| ACTIVITIES |
- a) Which hurdles does the article on kidney bioprinting name as the reasons clinical adoption of bioprinting remains extremely rare?
- b) Repeat the article on kidney bioprinting from "Rokit Healthcare to" up to and including "quarter of 2026.".

Rokit Healthcare to Begin Human Clinical Surgery for Kidney Regeneration Using 3D Bioprinting in July

Rokit Healthcare announced on June 12, 2026, at the Korean Society of Nephrology academic conference that it has received approval for an advanced regenerative medicine clinical trial and will commence human clinical surgery in July. The procedure uses an AI-driven 3D bioprinting platform combined with robotic surgery to create an autologous omentum-derived cell patch for kidney regeneration. The initial phase will evaluate safety and regenerative potential, following preclinical and large-animal studies that demonstrated feasibility. The company plans to pursue regulatory approval for advanced regenerative medicine therapy in the fourth quarter of 2026.

This milestone places Rokit Healthcare among a very small group of firms attempting to translate bioprinting from tissue engineering research into actual therapeutic intervention. While bioprinting has advanced in academic labs for years, clinical adoption remains extremely rare due to regulatory, biological, and manufacturing hurdles. Rokit's combination of AI-driven bioprinting, robotic delivery, and autologous cell harvesting represents a plausible route to clinical deployment. The kidney regeneration application targets a massive unmet need: chronic kidney disease patients currently face only dialysis and transplantation, both of which are burdensome and limited in supply. If successful, Rokit could open a new frontier in regenerative medicine, but the distance between early-phase safety data and validated therapeutic efficacy is vast. The company's process aligns with the broader trend of additive manufacturing moving into regulated, patient-specific medical applications, though the qualification and regulatory path for bioprinted implants is far more complex than that for metal orthopedic implants or dental aligners.

| Stored data entries |
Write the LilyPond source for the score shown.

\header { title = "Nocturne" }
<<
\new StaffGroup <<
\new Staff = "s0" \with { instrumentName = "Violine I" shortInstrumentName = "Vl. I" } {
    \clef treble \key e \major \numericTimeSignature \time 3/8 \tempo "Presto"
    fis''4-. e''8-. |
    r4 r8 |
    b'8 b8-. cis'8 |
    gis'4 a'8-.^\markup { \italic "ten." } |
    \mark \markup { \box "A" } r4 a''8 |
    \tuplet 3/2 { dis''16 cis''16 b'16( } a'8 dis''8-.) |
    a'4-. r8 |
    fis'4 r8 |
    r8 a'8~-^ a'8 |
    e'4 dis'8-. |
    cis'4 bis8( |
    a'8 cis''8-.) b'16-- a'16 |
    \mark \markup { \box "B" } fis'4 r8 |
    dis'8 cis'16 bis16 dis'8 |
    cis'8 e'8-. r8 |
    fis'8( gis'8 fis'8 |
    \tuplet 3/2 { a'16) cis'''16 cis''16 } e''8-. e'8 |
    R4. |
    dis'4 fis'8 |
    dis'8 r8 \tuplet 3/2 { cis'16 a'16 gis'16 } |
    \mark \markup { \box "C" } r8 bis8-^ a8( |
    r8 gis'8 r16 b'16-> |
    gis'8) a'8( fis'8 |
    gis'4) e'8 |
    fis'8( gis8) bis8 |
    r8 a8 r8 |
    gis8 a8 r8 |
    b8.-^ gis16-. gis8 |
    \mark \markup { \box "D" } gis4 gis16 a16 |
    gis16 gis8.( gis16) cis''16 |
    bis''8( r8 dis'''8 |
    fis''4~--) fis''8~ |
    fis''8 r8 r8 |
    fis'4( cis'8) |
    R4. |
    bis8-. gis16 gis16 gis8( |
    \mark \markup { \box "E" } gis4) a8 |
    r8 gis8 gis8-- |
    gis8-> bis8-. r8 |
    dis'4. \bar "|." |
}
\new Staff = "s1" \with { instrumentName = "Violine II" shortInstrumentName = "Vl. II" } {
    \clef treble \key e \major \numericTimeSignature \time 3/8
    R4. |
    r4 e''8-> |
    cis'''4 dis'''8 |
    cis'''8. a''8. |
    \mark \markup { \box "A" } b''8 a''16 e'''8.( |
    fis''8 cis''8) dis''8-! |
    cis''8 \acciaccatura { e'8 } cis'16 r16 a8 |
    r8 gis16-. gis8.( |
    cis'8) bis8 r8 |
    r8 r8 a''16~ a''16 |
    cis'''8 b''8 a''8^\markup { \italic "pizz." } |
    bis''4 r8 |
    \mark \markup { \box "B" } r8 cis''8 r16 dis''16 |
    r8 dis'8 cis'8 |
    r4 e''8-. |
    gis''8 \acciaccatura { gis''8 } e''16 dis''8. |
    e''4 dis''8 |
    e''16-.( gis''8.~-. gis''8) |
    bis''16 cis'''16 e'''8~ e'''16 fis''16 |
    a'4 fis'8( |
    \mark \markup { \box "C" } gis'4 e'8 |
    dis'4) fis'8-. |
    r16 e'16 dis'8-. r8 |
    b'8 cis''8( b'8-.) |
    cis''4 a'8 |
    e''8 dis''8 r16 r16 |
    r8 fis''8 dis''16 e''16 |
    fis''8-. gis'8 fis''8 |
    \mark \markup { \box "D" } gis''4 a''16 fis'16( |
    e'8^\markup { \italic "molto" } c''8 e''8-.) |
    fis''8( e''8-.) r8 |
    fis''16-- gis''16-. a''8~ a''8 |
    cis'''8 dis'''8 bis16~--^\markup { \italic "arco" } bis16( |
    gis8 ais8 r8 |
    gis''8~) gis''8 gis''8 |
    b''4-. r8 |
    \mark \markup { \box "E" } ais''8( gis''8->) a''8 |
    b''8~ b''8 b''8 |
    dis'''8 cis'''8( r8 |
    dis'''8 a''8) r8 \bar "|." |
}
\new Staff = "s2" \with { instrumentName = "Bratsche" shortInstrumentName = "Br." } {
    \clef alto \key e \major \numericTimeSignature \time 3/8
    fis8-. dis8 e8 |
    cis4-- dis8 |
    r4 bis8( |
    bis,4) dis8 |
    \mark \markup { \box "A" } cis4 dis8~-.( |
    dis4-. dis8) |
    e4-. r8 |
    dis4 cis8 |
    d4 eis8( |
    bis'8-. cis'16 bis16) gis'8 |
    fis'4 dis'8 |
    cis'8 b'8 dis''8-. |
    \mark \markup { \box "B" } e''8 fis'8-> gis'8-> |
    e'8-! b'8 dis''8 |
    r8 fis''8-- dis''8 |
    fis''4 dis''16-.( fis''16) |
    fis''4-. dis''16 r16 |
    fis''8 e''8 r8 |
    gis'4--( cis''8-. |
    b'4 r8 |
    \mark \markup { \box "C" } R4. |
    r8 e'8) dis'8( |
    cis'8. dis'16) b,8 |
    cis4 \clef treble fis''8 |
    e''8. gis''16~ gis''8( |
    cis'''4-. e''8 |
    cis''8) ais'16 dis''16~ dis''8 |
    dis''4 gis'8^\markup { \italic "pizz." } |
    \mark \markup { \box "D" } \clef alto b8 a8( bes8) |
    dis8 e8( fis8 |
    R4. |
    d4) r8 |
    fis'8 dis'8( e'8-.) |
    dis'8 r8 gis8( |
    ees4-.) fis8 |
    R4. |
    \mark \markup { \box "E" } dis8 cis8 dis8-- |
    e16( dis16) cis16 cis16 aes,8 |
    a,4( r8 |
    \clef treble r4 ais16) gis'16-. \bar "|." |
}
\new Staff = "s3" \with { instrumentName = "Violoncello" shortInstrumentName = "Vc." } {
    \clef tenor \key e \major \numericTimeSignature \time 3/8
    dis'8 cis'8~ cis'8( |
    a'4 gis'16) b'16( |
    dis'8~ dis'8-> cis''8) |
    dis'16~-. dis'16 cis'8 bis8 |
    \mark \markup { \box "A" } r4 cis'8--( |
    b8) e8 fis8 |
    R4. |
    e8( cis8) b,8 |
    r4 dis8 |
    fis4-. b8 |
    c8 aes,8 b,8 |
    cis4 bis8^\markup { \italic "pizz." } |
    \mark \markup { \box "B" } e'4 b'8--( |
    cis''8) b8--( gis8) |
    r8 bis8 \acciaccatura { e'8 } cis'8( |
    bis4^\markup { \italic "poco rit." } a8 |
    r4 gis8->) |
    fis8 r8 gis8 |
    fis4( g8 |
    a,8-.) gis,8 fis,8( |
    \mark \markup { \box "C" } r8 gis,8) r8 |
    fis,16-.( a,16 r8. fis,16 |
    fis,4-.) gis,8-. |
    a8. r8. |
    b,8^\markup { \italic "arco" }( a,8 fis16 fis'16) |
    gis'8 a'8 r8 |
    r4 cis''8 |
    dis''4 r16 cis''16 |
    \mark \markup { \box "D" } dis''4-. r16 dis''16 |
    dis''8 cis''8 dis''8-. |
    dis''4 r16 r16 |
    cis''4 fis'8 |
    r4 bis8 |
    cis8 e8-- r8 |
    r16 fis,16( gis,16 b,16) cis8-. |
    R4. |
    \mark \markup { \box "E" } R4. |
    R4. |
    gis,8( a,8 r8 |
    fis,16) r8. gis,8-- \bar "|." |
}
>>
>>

| ANSWERS FOR THE EXERCISE |
- a) Regulatory, biological, and manufacturing hurdles.

- b)
Rokit Healthcare to Begin Human Clinical Surgery for Kidney Regeneration Using 3D Bioprinting in July

Rokit Healthcare announced on June 12, 2026, at the Korean Society of Nephrology academic conference that it has received approval for an advanced regenerative medicine clinical trial and will commence human clinical surgery in July. The procedure uses an AI-driven 3D bioprinting platform combined with robotic surgery to create an autologous omentum-derived cell patch for kidney regeneration. The initial phase will evaluate safety and regenerative potential, following preclinical and large-animal studies that demonstrated feasibility. The company plans to pursue regulatory approval for advanced regenerative medicine therapy in the fourth quarter of 2026.